Excellent, hopefully the design won’t change too much between production runs.

@donkjr repair is quiet simple since the design is very basic. The high voltage part should be isolated. I think that is easy to accomplish by removing the common ground. The high power psu is driven by a tl494 pwm chip which gets its 12v from the low voltage supply. Will publish that schema soon so it will show you the issues. Fairly easy to understand. Just google tl494 psu and you get the basic designs.

This is a very close similar design. Except for the ht transformer which is not rectified and its primary connection goes directly to the laser tube. The current wave form is fed back to the tl494 to regulate the voltage on the tube. This circuit does have the snubber diode on the bridge. Ours doesn’t. … further imagine the minus of the mosfet in the ht circuit is grounded to the rest. Ouch.

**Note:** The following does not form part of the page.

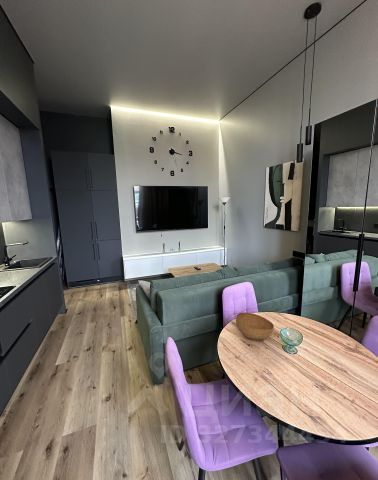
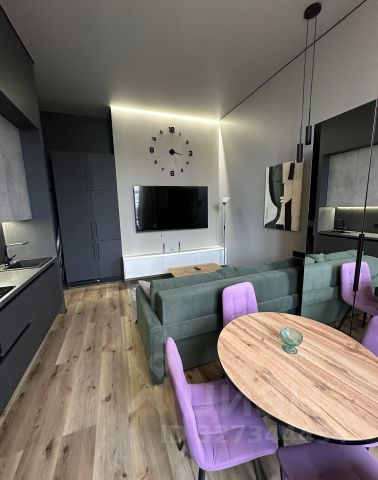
- bowl [235,312,275,341]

I don’t really know what you mean by HV section isolated certainly not the common ground.The last thing you want is any chance that the HV ground gets to a potential above safety gnd. Actually any gnd for that matter.

The return current from the tube must be returned back to the LPS directly and it also must be connected to safety gnd.

In actuality the gnd wire from the laser tube is a single wire that returns to the supply so the tube current is isolated and not flowing through any other path to gnd. That gnd is then connected to safety gnd in the supply.

The return line from the supply is not dangerous in fact it is about 10V across the current meter at 20ma.

Gnd is not dangerous is is not floating from safety gnd.

The schematic is interesting but I would guess not the same as the real one. The output caps on this are rated at 10V, the supply outputs many 10,000’s of volts :). I think our supply’s have a flyback and HV voltage multiplier but I have not seen the real schematic. Looking forward to yours.

@donkjr indeed this schema just show the principle of our k40 psu. None of the values applies of course. Hopefully i have some time this week to draw it up.